Page images and extracted text
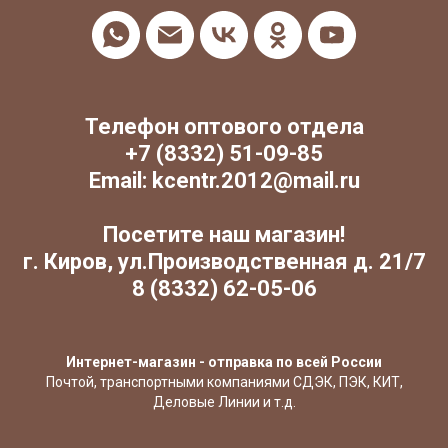
Телефон оптового отдела
+7 (8332) 51-09-85
Email: kcentr.2012@mail.ru
Посетите наш магазин!
г. Киров, ул.Производственная д. 21/7
8 (8332) 62-05-06
Интернет-магазин - отправка по всей России
Почтой, транспортными компаниями СДЭК, ПЭК, КИТ,
Деловые Линии и т.д.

Job item. All the data above is to be transcribed exactly, with no pictures included.

The completed task.
Телефон оптового отдела
+7 (8332) 51-09-85
Email: kcentr.2012@mail.ru
Посетите наш магазин!
г. Киров, ул.Производственная д. 21/7
8 (8332) 62-05-06
Интернет-магазин - отправка по всей России
Почтой, транспортными компаниями СДЭК, ПЭК, КИТ,
Деловые Линии и т.д.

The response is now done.